I switched to WordPress and have been just as happy with it as I was with earlier versions of MT. If I’m going to run something where I’m my own technical support, and don’t be fooled by MT’s “support”, 99% of the time you’re still off searching message boards for fixes, I’d rather not pay for that priviledge.
As with any technology decision, I’m sure there will be much handwringing and gnashing of teeth before a choice is made.
And if WordPress tanks, it’s possible to fork the code — as has, in fact, already been done. Shelley Powers forked the 1.5 version of WordPress to create her own WordForm.
I’d offer help with WordPress, but I must sheepishly confess to not having upgraded to 1.5 yet owing to extreme lack of time.
I find your comments on MT and WP interesting but they seem to be all about support and marketing issues, not with core code issues.
I started with a very early version of MT and then moved to WordPress early on in its evolution. I think both products and both support environments have good and bad points and neither is a clear winner in my mind.
True, MT is not as dyamic as WP in that it needs to be rebuilt when templates are updated but that’s a development issue and as a weblog/site matures, the days of tweaking code get further apart.
Both products suffer from comment spam. True, 6A has an identity problem about commercial vs. open source but given that the product is not all that expensive and they do provide quality online documentation and a clean and clear website, I’m not sure it’s such a downer to watch them evolve into a commercial software company.

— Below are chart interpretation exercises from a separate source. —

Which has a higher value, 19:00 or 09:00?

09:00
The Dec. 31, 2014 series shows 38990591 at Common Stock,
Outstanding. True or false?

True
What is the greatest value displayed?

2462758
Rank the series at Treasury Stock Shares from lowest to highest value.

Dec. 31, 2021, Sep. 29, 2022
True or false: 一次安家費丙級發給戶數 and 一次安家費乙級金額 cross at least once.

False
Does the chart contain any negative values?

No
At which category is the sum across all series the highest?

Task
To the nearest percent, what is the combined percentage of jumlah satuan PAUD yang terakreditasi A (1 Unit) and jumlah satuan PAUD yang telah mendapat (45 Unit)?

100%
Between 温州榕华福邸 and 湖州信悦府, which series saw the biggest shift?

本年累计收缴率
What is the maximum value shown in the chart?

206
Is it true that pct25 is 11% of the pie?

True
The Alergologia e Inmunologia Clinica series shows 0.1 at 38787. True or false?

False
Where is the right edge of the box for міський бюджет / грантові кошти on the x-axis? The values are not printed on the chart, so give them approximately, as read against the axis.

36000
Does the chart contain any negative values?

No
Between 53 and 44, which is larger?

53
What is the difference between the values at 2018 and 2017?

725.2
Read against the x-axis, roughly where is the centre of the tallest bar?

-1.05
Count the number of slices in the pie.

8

The WP community can be back-biting, egomaniacle, and just as weird in other ways, not to mention that the back end of WP, even 1.5 is a visual abomination: disorganized, poor design, poor layout, and not fully compatible with all browsers.
Maybe the bigger question is this: how long will the popularity of personal publishing (AKA: blogging) last and might there be other content management systems out there on the web that will take the place of these two? Or, will these two evolve into huge, combersome, MS-Office like CMSs and sink to the bottom?
One thig’s for sure: the number of people now online with interesting things to say has skyrocketed and I’m glad of that. We can thank both 6 apart and Matt and the WP community for that.